Stop and think about it for a minute, prison food is likely to be halfway reasonable nutritionally certainly better than most of the people outside feed themselves, no McDonalds' or other crap. And they'll get loads of rest and won't be chugging loads of beer.


----------



## Hard Trainer (Apr 29, 2009)

icamero1 said:


> everyone seems to say that your diet is essential for building muscle, that loadsa protein intake is the only way you can get big.. but I was watching 'Lock-up' on zone reality last night, which is a programme set inside American prisons, and some (pretty much most)of the inmates were massive! yet there diet consists of prison food (which cant be too rich in protein and nutrients) and packets of noodles which they can buy from the prison tuck shop. and i cant imagine ALL of them are using roids, so how do they manage to build up so much muscle?
> 
> anyone know what there secret could be?


 Ive allways thought about how do people stay/become so big in prison when there food is limited and what they eat.


----------



## splinter1466867924 (Aug 5, 2005)

With the right connections you can get anything inside prison (or just anywhere for that matter)... every man has his price! So getting roids/extra food... no biggie


----------



## FAT BOY (Dec 19, 2005)

the thing is your not in prison .

so you should use all you can to enhance your gains and diet is a critical factor in this


----------



## bodyworks (Oct 17, 2007)

OpethDisciple said:


> Genetics, Diet and Excersise all play their part.


Plus the most overlooked part, EFFORT.


----------



## gentlegiant (Mar 23, 2007)

splinter said:


> With the right connections you can get anything inside prison (or just anywhere for that matter)... every man has his price! So getting roids/extra food... no biggie


There's loads of gear in American prison's! Read Stanley 'Tookie' Williams biography. When he was 18 and inside for the first time he was a bean pole. A couple of years later he had 20 odd inch guns!

http://www.clarkprosecutor.org/html/death/USmugshots/1003bwilliams.jpg


----------



## crazycal1 (Sep 21, 2005)

i reckon gear would be easy enuff to get but also consistent hi amounts of good food i just cant see it.

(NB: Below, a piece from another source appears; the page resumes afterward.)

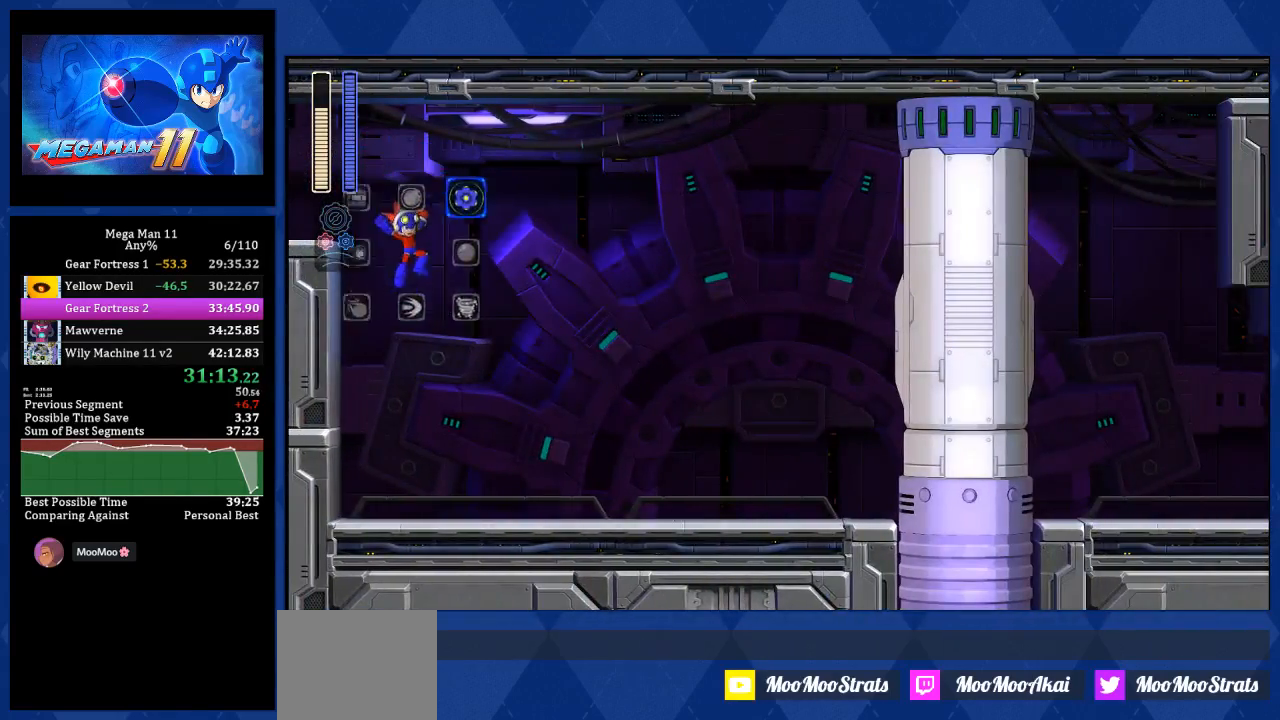
{"dt_ms": 500, "buttons": ["L1", "DPAD_RIGHT"], "left_stick": "center", "right_stick": "center", "events": [[17, "L1", "up"], [300, "L1", "down"]]}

of course you know how i bang on about rest all the time... :becky:


----------



## gentlegiant (Mar 23, 2007)

crazycal1 said:


> i reckon gear would be easy enuff to get but also consistent hi amounts of good food i just cant see it.
> 
> of course you know how i bang on about rest all the time... :becky:


Erm yeh! :becky: I refuse to beleive in a country that eats like theres no tomorrow, that they would feed convicted gangsters nothing but Grule and chicken flavoured super noodles! There would be riots. So i emailed New Jersey state's prison to ask about the menu!

"For inmates in the state's correctional facilities, a typical breakfast menu consists of cereal, toast, jam, jelly, doughnuts, coffee and fruit. Lunch may be spaghetti with meatballs, salad with dressing, bread or rolls, brownies and milk. And the dinner menu may show meat loaf with mushroom gravy, Spanish rice, buttered collard greens, bread and butter, jelly and milk".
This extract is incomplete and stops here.